In the Senate, Cruz  frequently wreaked havoc on the Republican leadership’s best-laid plans.

His most famous move — a 21-hour filibuster on the Senate floor that included a late-night reading of Green Eggs & Ham on the Senate floor — made him a national political star in September 2013. As recently as last week, his admirers on the campaign trail praised him for that night.

A week after his filibuster ended, the government shutdown began. Many in his party still bitterly blame him for the political fallout the party bore during that October. 

Some Republican operatives wonder if donors who wince at Cruz’s tactics — like the shutdown — will spend money on other candidates just to stop Cruz. 

But in the super PAC era, it’s likely that somewhere, a millionaire or a billionaire will back his campaign.

And as divisive of a figure as Cruz is within his own party, it’s hard to find anyone who more forcefully invokes the GOP’s single most unifying symbol: Ronald Reagan.

Cruz’s strategy mirrors Reagan’s “three-legged stool” metaphor, which states that the Republican “stool” is held up by the "three legs" of social conservatism, a hawkish foreign policy and a free-market economic approach.

Many of Cruz’s potential Republican rivals are missing one of those legs. For instance, former Arkansas Gov. Mike Huckabee is adored by evangelicals, but he often comes under fire by fiscal groups like the Club for Growth. U.S. Sen. Rand Paul, R-Ky., is a favorite among libertarians, but often unnerves the neoconservative wing of the GOP. And candidates like former Florida Gov. Jeb Bush or New Jersey Gov. Chris Christie are criticized for the perception that they lack conservative purity. 

It's hard to find any candidate as fiery as Cruz on the trail on all three issues. But on the flip side of the coin, there are no public guarantees his allies from 2012 will be there again this time.

The Club for Growth and like-minded groups may opt to back another rival, like Paul, whom they endorsed in 2010. The group also hosted Bush, Cruz, Florida Sen. Marco Rubio, Wisconsin Gov. Scott Walker and Indiana Gov. Mike Pence at an organization meeting in Florida in February.

And Cruz could find Huckabee and former Pennsylvania Sen. Rick Santorum stealing his thunder among evangelical Christians. 

"Iowa's Tea Party constituency is vocal, but relatively small, so Cruz's ceiling in Iowa will be dictated by how much vote share he can take from the host of candidates competing for the larger pool of evangelical caucus-goers," former Iowa GOP Chairman Matt Strawn wrote in an email.

"Right now, that's an awfully congested lane that includes two past Iowa Caucus winners (Huckabee and Santorum), as well as Govs. Jindal, Perry and Walker," he added. 

Regardless, any red-blooded politician would envy Cruz’s following.

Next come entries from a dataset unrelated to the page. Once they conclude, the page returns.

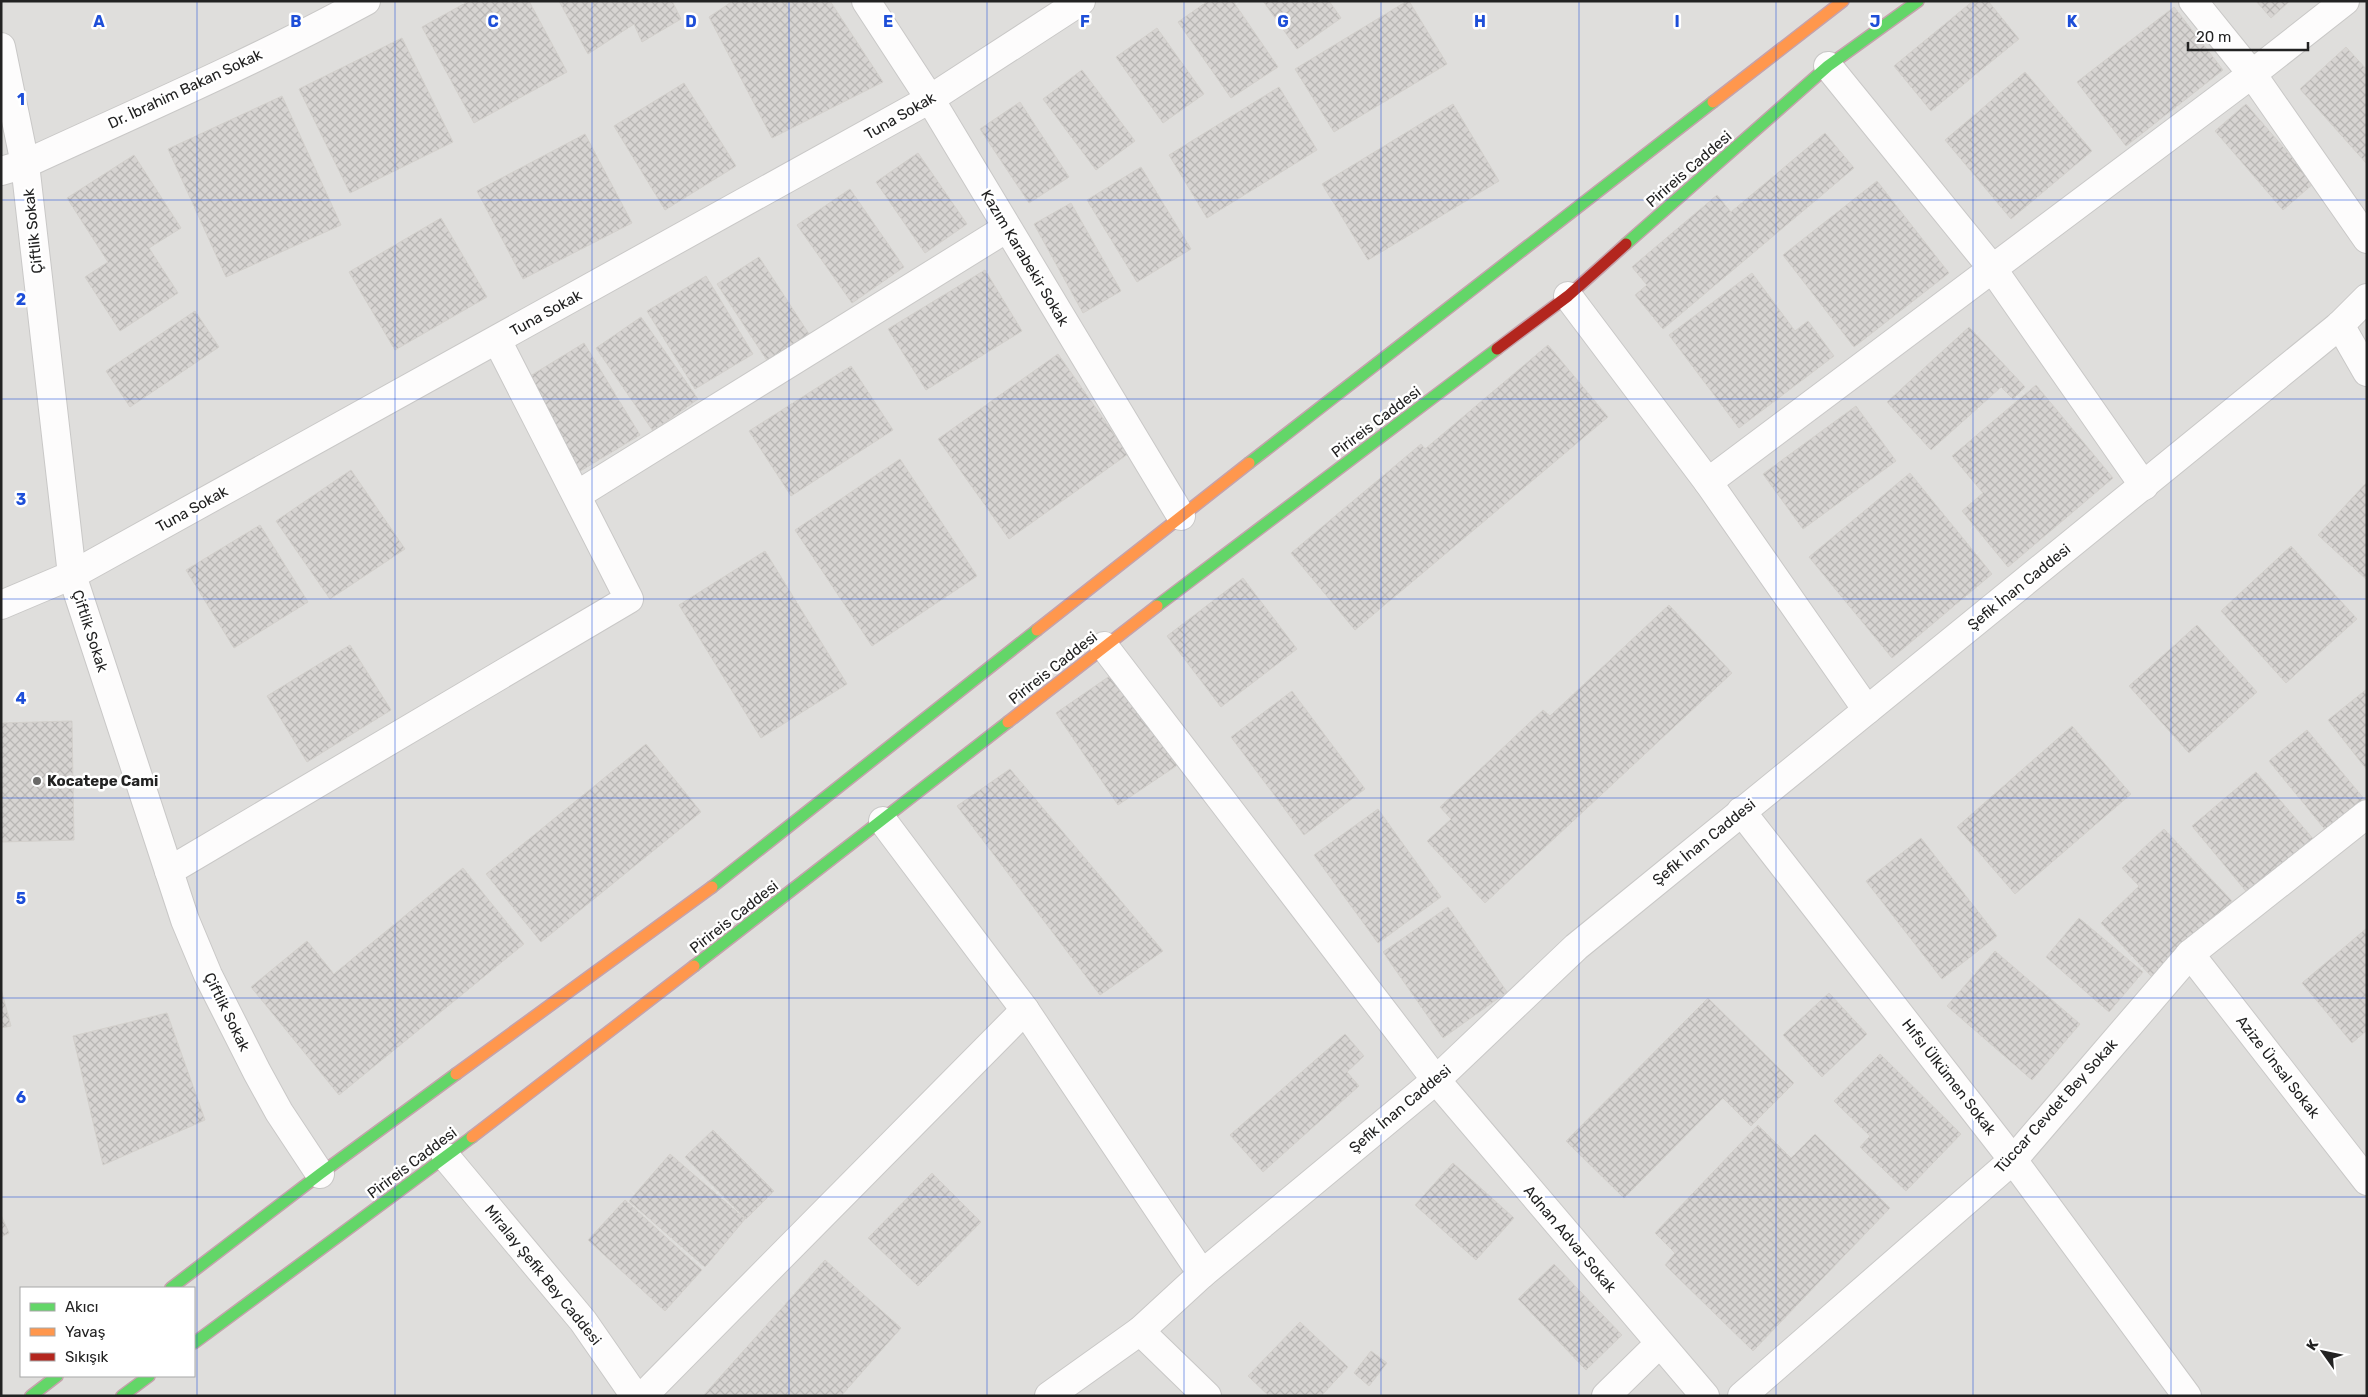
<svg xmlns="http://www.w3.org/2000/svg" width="2368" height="1397" font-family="Rubik,sans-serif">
<defs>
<pattern id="building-cross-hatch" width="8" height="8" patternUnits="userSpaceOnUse" patternTransform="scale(1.25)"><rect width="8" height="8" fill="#d7d4d2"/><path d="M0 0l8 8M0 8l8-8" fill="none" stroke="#b8b6b4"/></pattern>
</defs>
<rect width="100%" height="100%" fill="#f0eeeb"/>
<!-- residential -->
<path fill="#dfdedc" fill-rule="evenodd" d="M1,1h2366v1395h-2366zM21,1288h173v88h-173z"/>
<!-- building -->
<g fill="url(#building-cross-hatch)" stroke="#d3d0cc">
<path d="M469,1h60l38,71 -93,51 -52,-96z"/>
<path d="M559,1h113l9,18 -39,23 -8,-18 -46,30z"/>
<path d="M733,1h97l53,81 -111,56 -63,-121z"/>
<path d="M1208,1h25l45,66 -47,31 -53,-76z"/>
<path d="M1263,1h66l12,17 -44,31z"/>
<path d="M1407,1h2l38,63 -113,68 -39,-63z"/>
<path d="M1973,1h15l31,38 -88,72 -37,-45z"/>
<path d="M2256,1h34l-19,17z"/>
<path d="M2174,7l49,63 -97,76 -49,-64z"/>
<path d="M1157,28l47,66 -41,29 -47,-66z"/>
<path d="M402,38l51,104 -103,51 -51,-104z"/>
<path d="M2346,47l21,23v94l-67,-75z"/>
<path d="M1082,70l53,71 -39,29 -53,-71z"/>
<path d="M2025,72l67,79 -81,68 -66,-79z"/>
<path d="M684,83l52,83 -71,44 -51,-84z"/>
<path d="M1279,87l38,63 -110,68 -38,-63z"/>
<path d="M282,96l59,129 -115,52 -58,-128z"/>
<path d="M1020,102l49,75 -40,26 -49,-74z"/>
<path d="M1453,104l46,77 -131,79 -46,-76z"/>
<path d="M2246,104l68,79 -31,27 -68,-79z"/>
<path d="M1825,133l29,35 -191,161 -28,-34 12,-10 -15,-18 85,-72 14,17z"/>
<path d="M585,134l47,89 -109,56 -46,-88z"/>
<path d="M918,153l49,71 -42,29 -49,-71z"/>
<path d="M134,155l47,73 -32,20 29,45 -58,38 -35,-54 23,-15 -41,-64z"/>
<path d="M1141,167l50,82 -54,33 -50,-82z"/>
<path d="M1877,181l72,92 -95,74 -71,-92z"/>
<path d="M850,189l54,78 -52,36 -55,-78z"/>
<path d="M1071,203l50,88 -38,22 -49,-89z"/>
<path d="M441,218l46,79 -92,53 -46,-78z"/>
<path d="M759,257l50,77 -41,28 -51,-78z"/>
<path d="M985,270l37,61 -96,59 -38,-61z"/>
<path d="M1752,273l43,58 13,-10 26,35 -95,72 -70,-93z"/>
<path d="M706,276l47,78 -58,35 -48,-78z"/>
<path d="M195,311l24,36 -89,60 -24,-36z"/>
<path d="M641,317l57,82 -45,32 -57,-83z"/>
<path d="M1969,327l56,60 -12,12 -12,-12 -70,63 -44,-48z"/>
<path d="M584,343l56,92 -63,38 -55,-92z"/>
<path d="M1548,345l60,72 -253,213 -64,-77 130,-109 4,5z"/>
<path d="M1058,354l70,100 -119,85 -71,-100z"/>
<path d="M851,366l42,64 -102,66 -42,-65z"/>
<path d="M2036,385l77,93 -105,89 -46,-56 21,-18 -31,-37z"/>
<path d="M1856,406l40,55 -93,68 -40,-55z"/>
<path d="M900,459l77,117 -105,70 -77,-116z"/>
<path d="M351,470l54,79 -75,50 -54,-78z"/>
<path d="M1910,473l82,101 -100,84 -83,-101z"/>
<path d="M2367,482v98l-49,-45z"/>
<path d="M260,525l48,77 -74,46 -48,-78z"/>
<path d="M2291,546l66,73 -71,64 -65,-72z"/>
<path d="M765,551l82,133 -86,54 -82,-133z"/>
<path d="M1243,578l54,71 -76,58 -54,-71z"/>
<path d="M1669,605l63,68 -247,230 -58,-62 24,-22 -11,-12 103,-97 7,6z"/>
<path d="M2197,625l60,67 -68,61 -60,-67z"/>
<path d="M350,645l41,65 -84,52 -40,-66z"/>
<path d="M1117,671l62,93 -61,41 -62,-92z"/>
<path d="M2367,689v81l-39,-50z"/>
<path d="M1292,691l73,98 -61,46 -73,-98z"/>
<path d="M72,721l2,119 -73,2v-119z"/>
<path d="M2072,726l59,68 -116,100 -58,-67z"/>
<path d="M2307,730l58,70 -38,32 -58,-71z"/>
<path d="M646,744l55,68 -160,130 -55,-68z"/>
<path d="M1010,769l153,182 -63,44 -143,-189z"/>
<path d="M2256,772l59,69 -65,55 -58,-70z"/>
<path d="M1378,809l63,88 -63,46 -64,-88z"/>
<path d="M2164,829l68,72 -80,76 -51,-54 38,-37 -17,-18z"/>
<path d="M1921,838l76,98 -55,43 -76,-98z"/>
<path d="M463,868l61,76 -185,151 -88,-108 56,-46 27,33z"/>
<path d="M1448,907l59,85 -64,46 -60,-86z"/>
<path d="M2079,918l64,54 -34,40 -63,-55z"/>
<path d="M2367,928v102l-15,13 -50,-60z"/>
<path d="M1995,951l85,73 -48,56 -85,-74z"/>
<path d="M1,989l10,37 -10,2z"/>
<path d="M1829,993l38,41 -45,43 -39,-42z"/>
<path d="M1708,998l86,85 -43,43 -28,-28 -99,100 -58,-57z"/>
<path d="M167,1013l38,107 -102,45 -30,-129z"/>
<path d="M1345,1034l19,22 -17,16 12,14 -96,86 -33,-37z"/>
<path d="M1880,1054l81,80 -55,57 -46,-44 10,-11 -36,-35z"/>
<path d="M1758,1125l33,33 24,-24 75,74 -137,143 -88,-86 10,-12 -20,-20z"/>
<path d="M713,1130l61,61 -28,28 -61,-62z"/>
<path d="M670,1154l75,65 -40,48 -76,-66z"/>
<path d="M1453,1163l61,55 -38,42 -61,-55z"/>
<path d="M932,1173l49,49 -63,64 -50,-48z"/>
<path d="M625,1200l77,70 -37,41 -77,-71z"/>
<path d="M1,1215l8,18 -8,4z"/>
<path d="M825,1260l76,68 -60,68h-138z"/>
<path d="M1554,1264l68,71 -36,35 -68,-71z"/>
<path d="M1300,1322l48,45 -27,29h-52l-21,-20z"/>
<path d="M1371,1351l16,12 -18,23 -15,-13z"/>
</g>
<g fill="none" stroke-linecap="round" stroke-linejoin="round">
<!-- street casing -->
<g stroke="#c9c8c7" stroke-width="30">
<g id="street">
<path d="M866,1l64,98 251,417"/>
<path d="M2193,1l59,73 115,165"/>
<path d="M1,47l24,117 47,411 113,345 23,55 49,97 22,40 41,62"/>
<path d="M1828,66l164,202 152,218"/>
<path d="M1,171l24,-7c115,-53 231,-103 341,-163"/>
<path d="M1568,296l140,186 159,228"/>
<path d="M2340,325l27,47"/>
<path d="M1708,482l544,-408 93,-73"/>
<path d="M577,495l430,-267"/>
<path d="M1,605l71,-30 858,-476 151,-98"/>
<path d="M1104,646l332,434 269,316"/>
<path d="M1741,811l272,349 174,236"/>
<path d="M883,821l142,189 177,264"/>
<path d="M169,871l460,-272 -132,-259"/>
<path d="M2190,954l177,227"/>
<path d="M446,1157l137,164 52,75"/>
<path d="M1140,1331l67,65"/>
<path d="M643,1396l382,-386"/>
<path d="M1049,1396l91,-65 62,-57 234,-194 140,-133 764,-622 27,-27"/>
<path d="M1606,1396l53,-52"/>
<path d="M1742,1396l271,-236 177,-206 177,-140"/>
</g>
</g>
<!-- fast casing -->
<g stroke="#c5a2ac" stroke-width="14">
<g id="fast">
<path d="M1626,244l202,-178 90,-65"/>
<path d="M1249,463l464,-361"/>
<path d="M1157,606l340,-257"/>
<path d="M712,887l325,-257"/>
<path d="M694,966l314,-244"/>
<path d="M171,1288l149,-114 136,-100"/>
<path d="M194,1343l278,-206"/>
<path d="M31,1396l26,-20"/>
<path d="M122,1396l27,-20"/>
</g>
</g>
<!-- slow casing -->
<g stroke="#c5a2ac" stroke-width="14">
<g id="slow">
<path d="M1713,102l130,-101"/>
<path d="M1037,630l212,-167"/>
<path d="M1008,722l149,-116"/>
<path d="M456,1074l256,-187"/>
<path d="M472,1137l222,-171"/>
</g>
</g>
<!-- jam casing -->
<g stroke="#c5a2ac" stroke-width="14">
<path id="jam" d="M1497,349l71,-53 58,-52"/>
</g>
<!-- street -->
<use href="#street" stroke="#fdfcfc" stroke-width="28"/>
<!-- fast -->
<use href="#fast" stroke="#63d668" stroke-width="11"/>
<!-- slow -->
<use href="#slow" stroke="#ff974d" stroke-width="11"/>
<!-- jam -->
<use href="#jam" stroke="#b3261e" stroke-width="11"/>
</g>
<!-- grid -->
<path fill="none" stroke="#1d4ed8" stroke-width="1" stroke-opacity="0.55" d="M197,1v1395M395,1v1395M592,1v1395M789,1v1395M987,1v1395M1184,1v1395M1381,1v1395M1579,1v1395M1776,1v1395M1973,1v1395M2171,1v1395M1,200h2366M1,399h2366M1,599h2366M1,798h2366M1,998h2366M1,1197h2366"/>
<!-- markers -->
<circle fill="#6a6968" stroke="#fff" stroke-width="2" cx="37" cy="781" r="5"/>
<g text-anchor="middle" stroke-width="5" stroke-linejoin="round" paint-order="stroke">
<!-- street labels -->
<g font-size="15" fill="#222" stroke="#fff">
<text transform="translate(185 89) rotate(-25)" y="5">Dr. İbrahim Bakan Sokak</text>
<text transform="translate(900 116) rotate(-30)" y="5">Tuna Sokak</text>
<text transform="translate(1689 169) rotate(-41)" y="5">Pirireis Caddesi</text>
<text transform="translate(33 231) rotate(-96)" y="5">Çiftlik Sokak</text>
<text transform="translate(1025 258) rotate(59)" y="5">Kazım Karabekir Sokak</text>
<text transform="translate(546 313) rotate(-29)" y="5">Tuna Sokak</text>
<text transform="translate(1376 422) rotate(-37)" y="5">Pirireis Caddesi</text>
<text transform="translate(192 509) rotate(-29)" y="5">Tuna Sokak</text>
<text transform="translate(2019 587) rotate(-39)" y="5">Şefik İnan Caddesi</text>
<text transform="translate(90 631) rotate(72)" y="5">Çiftlik Sokak</text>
<text transform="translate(1053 668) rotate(-38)" y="5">Pirireis Caddesi</text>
<text transform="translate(1704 842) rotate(-39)" y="5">Şefik İnan Caddesi</text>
<text transform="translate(734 917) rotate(-38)" y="5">Pirireis Caddesi</text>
<text transform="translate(227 1012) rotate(64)" y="5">Çiftlik Sokak</text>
<text transform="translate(2278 1067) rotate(52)" y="5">Azize Ünsal Sokak</text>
<text transform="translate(1949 1077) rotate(52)" y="5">Hıfsı Ülkümen Sokak</text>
<text transform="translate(2056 1106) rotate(-48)" y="5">Tüccar Cevdet Bey Sokak</text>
<text transform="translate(1400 1109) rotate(-40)" y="5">Şefik İnan Caddesi</text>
<text transform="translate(412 1163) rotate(-37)" y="5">Pirireis Caddesi</text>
<text transform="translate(1570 1239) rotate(50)" y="5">Adnan Advar Sokak</text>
<text transform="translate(543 1275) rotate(51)" y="5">Miralay Şefik Bey Caddesi</text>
</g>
<!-- poi labels -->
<g font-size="15" font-weight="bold" fill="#222" stroke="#fff" text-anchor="start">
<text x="47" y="786">Kocatepe Cami</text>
</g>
</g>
<g font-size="16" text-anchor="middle" font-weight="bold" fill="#1d4ed8" stroke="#fff" stroke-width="5" stroke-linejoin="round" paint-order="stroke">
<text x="99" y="27">A</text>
<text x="296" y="27">B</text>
<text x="493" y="27">C</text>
<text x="691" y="27">D</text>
<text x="888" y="27">E</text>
<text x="1085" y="27">F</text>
<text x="1283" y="27">G</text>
<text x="1480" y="27">H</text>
<text x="1677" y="27">I</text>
<text x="1875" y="27">J</text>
<text x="2072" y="27">K</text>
<text x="21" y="105">1</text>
<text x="21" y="305">2</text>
<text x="21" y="505">3</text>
<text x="21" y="704">4</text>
<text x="21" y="904">5</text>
<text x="21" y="1103">6</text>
</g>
<!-- border -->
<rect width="2368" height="1397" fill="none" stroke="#222222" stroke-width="5"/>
<!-- legend -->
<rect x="20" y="1287" width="175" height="90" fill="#ffffff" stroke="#a7a7a7"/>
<rect x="30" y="1303" width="25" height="8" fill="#63d668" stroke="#a7a7a7"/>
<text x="65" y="1312" font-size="15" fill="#222222">Akıcı</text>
<rect x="30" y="1328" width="25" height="8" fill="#ff974d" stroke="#a7a7a7"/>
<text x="65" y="1337" font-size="15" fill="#222222">Yavaş</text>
<rect x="30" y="1353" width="25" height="8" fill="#b3261e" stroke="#a7a7a7"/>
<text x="65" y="1362" font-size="15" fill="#222222">Sıkışık</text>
<!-- north arrow -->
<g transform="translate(2323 1352) rotate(303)" stroke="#ffffff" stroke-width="4" paint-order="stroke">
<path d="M0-4L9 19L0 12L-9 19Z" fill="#222222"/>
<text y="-8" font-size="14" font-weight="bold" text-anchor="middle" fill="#222222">K</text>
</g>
<!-- scale -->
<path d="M2188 42v8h120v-8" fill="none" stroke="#222222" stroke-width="2.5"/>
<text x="2196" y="42" font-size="15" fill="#222222" stroke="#ffffff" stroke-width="4" paint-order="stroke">20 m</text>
</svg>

But it has come at a cost.

To his Republican rivals, his Democratic opponents and many of his colleagues on Capitol Hill, Cruz is rebellious, opportunistic and destructive. To his supporters, his motives come across as nothing short of sincere.

June Pinkham is an accountant who braved icy weather on a recent Sunday afternoon to hear Cruz speak in Barrington, N.H. She walked away from his speech impressed. 

“I do believe that he does believe what he’s saying,” she said. 

Patrick Svitek contributed to this report.